ECLI:NL:CRVB:2006:AY9344
Centrale Raad van Beroep
- Hoger beroep
- Rechtspraak.nl
Beoordeling van de aanvraag om bijzondere bijstand en de gevolgen van het niet verstrekken van benodigde informatie
In deze zaak gaat het om een hoger beroep van appellant tegen de uitspraak van de rechtbank Groningen, die op 29 september 2005 het beroep tegen een besluit van het College van burgemeester en wethouders van de gemeente Groningen ongegrond verklaarde. Appellant had op 31 december 2003 een aanvraag om bijzondere bijstand ingediend, maar het College had deze aanvraag op 14 mei 2004 buiten behandeling gelaten. Dit gebeurde omdat appellant niet de gevraagde informatie had verstrekt, ondanks herhaalde verzoeken van het College. Het College verklaarde het bezwaar tegen dit besluit op 28 juli 2004 ongegrond, waarna appellant in beroep ging bij de rechtbank.
De Centrale Raad van Beroep heeft de zaak op 3 oktober 2006 behandeld. Tijdens de zitting op 5 september 2006 was appellant aanwezig, maar het College was niet vertegenwoordigd. De Raad heeft de feiten en omstandigheden van de zaak beoordeeld, waarbij hij verwees naar de eerdere uitspraak van de rechtbank. De Raad oordeelde dat het College terecht had besloten de aanvraag niet in behandeling te nemen, omdat appellant niet had voldaan aan de wettelijke vereisten voor het indienen van een aanvraag. De Raad benadrukte dat het College appellant voldoende gelegenheid had gegeven om de benodigde informatie te verstrekken, maar dat appellant hierin tekort was geschoten.

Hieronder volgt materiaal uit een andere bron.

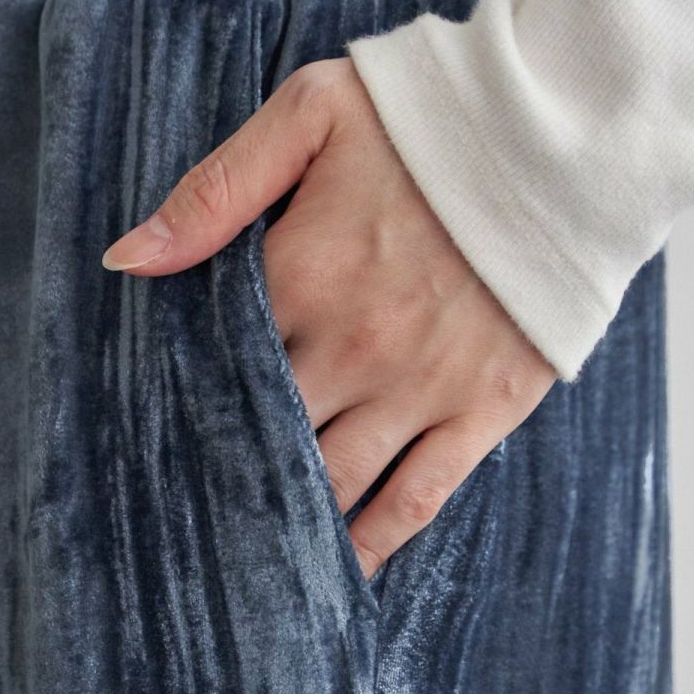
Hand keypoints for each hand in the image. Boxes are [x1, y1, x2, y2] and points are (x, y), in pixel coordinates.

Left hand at [101, 57, 557, 577]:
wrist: (565, 138)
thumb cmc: (431, 119)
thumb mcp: (311, 115)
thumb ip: (217, 189)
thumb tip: (128, 260)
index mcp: (301, 276)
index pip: (213, 364)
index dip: (175, 401)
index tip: (143, 435)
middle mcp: (352, 347)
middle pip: (262, 434)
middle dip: (218, 472)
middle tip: (179, 514)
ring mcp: (419, 387)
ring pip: (331, 482)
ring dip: (283, 522)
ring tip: (240, 563)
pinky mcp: (480, 411)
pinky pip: (416, 499)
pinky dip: (373, 544)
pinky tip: (337, 577)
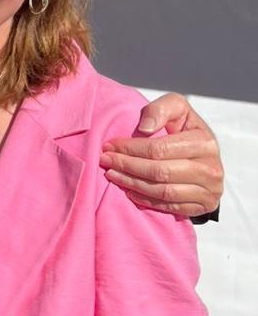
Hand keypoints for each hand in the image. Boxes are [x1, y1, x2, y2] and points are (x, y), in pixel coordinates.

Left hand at [100, 92, 223, 217]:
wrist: (205, 155)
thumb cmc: (184, 129)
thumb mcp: (177, 109)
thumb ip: (160, 109)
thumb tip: (145, 129)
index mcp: (205, 141)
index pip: (160, 149)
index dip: (131, 148)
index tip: (110, 146)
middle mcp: (211, 168)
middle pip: (160, 172)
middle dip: (127, 166)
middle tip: (105, 161)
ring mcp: (210, 189)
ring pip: (163, 191)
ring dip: (132, 184)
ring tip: (112, 175)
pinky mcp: (205, 205)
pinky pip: (171, 206)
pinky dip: (147, 200)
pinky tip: (129, 191)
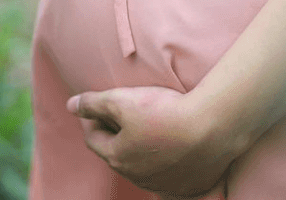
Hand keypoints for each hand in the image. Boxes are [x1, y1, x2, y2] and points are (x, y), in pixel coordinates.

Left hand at [67, 86, 242, 196]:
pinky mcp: (187, 185)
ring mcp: (163, 184)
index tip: (97, 106)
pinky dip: (167, 161)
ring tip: (151, 127)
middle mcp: (137, 176)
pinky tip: (175, 145)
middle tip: (124, 113)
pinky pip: (170, 174)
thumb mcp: (122, 100)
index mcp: (117, 157)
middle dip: (116, 134)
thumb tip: (71, 105)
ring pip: (144, 165)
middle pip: (118, 153)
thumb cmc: (165, 112)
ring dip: (142, 149)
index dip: (92, 119)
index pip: (94, 138)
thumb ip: (93, 103)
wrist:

De Raad concludeerde dat het hoger beroep van appellant niet slaagde en bevestigde de uitspraak van de rechtbank. Er werd geen veroordeling in de proceskosten uitgesproken. Deze uitspraak is gedaan door G.A.J. van den Hurk, met M. Pijper als griffier, en werd openbaar uitgesproken op 3 oktober 2006.